Cela nous amène au second scénario, celui qui consiste à continuer. En demandant à notre comité stratégique de nous aider à bridger, à faire le pont. C’est-à-dire de nous acheter un peu de temps en attendant de trouver une solution. Nous n’allons évidemment pas nous pointer devant ces gens qui nous ont fait confiance depuis le début en nous contentant de demander de l’argent. Nous devons créer un nouveau narratif, de nouveaux scénarios et les nourrir avec des arguments sérieux. Comme de nouveaux investisseurs potentiels.
Adrien Aumont — Et justement, nous en avons un. À quelques jours du retrait du groupe hôtelier, je suis invité à un dîner. Organisé par une célèbre marque de chaussures responsables et un podcast sur les entrepreneurs. J’y vais le cœur lourd.
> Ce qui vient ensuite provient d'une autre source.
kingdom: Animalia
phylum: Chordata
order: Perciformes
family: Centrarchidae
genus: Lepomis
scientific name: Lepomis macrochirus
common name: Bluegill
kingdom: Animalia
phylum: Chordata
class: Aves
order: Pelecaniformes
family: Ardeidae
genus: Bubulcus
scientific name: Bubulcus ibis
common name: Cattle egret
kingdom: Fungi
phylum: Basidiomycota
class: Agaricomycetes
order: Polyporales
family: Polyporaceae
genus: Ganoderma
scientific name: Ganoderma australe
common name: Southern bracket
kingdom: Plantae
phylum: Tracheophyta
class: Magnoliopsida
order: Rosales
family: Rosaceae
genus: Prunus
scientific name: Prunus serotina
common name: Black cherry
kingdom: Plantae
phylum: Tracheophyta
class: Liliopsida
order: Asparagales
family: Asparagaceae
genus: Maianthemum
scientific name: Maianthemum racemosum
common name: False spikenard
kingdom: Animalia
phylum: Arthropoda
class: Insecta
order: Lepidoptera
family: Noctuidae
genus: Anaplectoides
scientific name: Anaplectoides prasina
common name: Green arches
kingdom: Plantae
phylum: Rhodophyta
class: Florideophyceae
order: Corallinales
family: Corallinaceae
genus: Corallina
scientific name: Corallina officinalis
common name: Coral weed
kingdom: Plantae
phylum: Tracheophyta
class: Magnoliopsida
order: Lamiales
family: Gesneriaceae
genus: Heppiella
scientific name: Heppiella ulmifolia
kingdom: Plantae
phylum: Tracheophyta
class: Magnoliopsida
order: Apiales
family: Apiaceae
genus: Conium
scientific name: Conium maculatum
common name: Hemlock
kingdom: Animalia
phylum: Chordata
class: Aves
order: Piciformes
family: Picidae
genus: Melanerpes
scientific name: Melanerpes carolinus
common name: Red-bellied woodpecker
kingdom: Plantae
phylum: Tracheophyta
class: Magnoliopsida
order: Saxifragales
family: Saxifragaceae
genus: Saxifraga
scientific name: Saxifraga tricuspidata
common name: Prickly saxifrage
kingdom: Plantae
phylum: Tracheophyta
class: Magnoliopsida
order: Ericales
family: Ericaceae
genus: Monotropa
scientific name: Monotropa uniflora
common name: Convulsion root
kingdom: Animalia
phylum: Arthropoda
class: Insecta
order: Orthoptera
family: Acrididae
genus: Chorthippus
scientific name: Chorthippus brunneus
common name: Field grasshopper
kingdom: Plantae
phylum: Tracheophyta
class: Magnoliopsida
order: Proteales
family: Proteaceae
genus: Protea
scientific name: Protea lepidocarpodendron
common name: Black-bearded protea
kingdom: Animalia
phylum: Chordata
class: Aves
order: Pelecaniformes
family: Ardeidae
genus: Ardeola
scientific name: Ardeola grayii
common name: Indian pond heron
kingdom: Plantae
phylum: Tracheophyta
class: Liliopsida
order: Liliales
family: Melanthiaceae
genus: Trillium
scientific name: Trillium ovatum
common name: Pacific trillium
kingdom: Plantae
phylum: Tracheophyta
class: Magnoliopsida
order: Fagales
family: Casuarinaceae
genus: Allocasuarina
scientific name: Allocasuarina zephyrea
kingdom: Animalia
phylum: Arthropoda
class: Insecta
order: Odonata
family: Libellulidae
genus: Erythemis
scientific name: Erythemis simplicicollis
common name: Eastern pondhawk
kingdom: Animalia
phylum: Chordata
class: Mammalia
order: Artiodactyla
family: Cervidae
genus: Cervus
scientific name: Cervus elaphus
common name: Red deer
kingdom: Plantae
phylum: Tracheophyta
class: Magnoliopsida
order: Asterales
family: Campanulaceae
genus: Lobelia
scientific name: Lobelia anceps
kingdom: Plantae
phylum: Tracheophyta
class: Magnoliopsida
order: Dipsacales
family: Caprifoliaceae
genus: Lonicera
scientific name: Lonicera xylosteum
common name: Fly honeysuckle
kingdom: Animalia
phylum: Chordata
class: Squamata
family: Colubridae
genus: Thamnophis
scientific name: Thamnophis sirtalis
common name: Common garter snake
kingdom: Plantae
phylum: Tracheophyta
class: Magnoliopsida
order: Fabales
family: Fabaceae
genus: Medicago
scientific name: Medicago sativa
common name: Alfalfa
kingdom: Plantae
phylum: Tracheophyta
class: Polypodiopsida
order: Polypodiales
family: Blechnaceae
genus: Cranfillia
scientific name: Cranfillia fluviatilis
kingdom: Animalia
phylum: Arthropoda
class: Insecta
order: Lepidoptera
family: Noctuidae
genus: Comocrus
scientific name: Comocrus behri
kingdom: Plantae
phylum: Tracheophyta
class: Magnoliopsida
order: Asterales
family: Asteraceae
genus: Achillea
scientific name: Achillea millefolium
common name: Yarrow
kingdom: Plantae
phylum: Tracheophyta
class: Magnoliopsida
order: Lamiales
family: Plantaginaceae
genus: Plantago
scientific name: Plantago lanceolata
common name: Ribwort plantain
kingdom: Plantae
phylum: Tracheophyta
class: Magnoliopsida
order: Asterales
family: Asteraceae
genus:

Que vais-je bien pouvoir raconter alors que tout s’effondre ? Sur place, je croise pourtant une vieille connaissance, une femme qui dirige un fonds d’investissement français avant-gardiste. Doté d’une vraie vision, sur le temps long. Or, j’admire cette femme. Je la considère comme la conscience des fonds de venture en France. Depuis le début, je rêve donc que ce fonds investisse dans Midnight Trains. D’ailleurs, nous en avions discuté quelques mois plus tôt. Sans que cela n’aille plus loin. Alors, je tente le tout pour le tout. Qu’ai-je à perdre ? Je lui dis qu’ils auraient dû investir chez nous, que ça correspond parfaitement à leur thèse. Que personne ne veut de nous tant nous sommes atypiques. Que maintenant que nous sommes au fond, son entreprise pourrait sauver un projet important pour la décarbonation des transports en Europe. Nous passons la soirée à discuter ensemble et elle me propose d’ouvrir le dossier à nouveau pour se pencher dessus. Elle s’engage à me donner une première réponse dans deux jours. Et quarante-huit heures plus tard, nous avons effectivement de ses nouvelles. Elle a besoin de deux mois pour me dire si son fonds prend la tête du financement de Midnight Trains.
Romain Payet — Nous nous présentons donc devant notre comité stratégique avec plusieurs éléments-clés. Tout d’abord, nous avons encore des investisseurs possibles. Ce fameux fonds et la grande marque internationale évoquée dans les épisodes précédents. Mais aussi un fonds d’infrastructure et un fonds hybride sur lequel nous reviendrons plus tard.
Nous proposons aussi de réduire les frais, en nous virant tous les trois, en arrêtant cette newsletter et ainsi de suite. La réponse des membres du comité est claire. Si on continue, Nicolas doit rester. Sans lui, le dossier perdrait trop de valeur. Et continuer, il le faut : ce serait trop dommage de jeter l’éponge après être passé si près du but. Les membres du comité sont unanimes. Quant à Adrien et moi, ils estiment que nous ne pouvons pas négocier cette passe difficile sans salaire du tout. Enfin, pas question d’arrêter la newsletter et la communication en général. Cela reviendrait à annoncer notre échec. À dire au monde que nous sommes morts. Ils nous achètent donc deux mois si nous acceptons de diviser nos salaires par deux. Nous n’hésitons pas une seule seconde. Deux mois, c’est pile ce qu’il nous faut pour faire en sorte que l’aventure continue.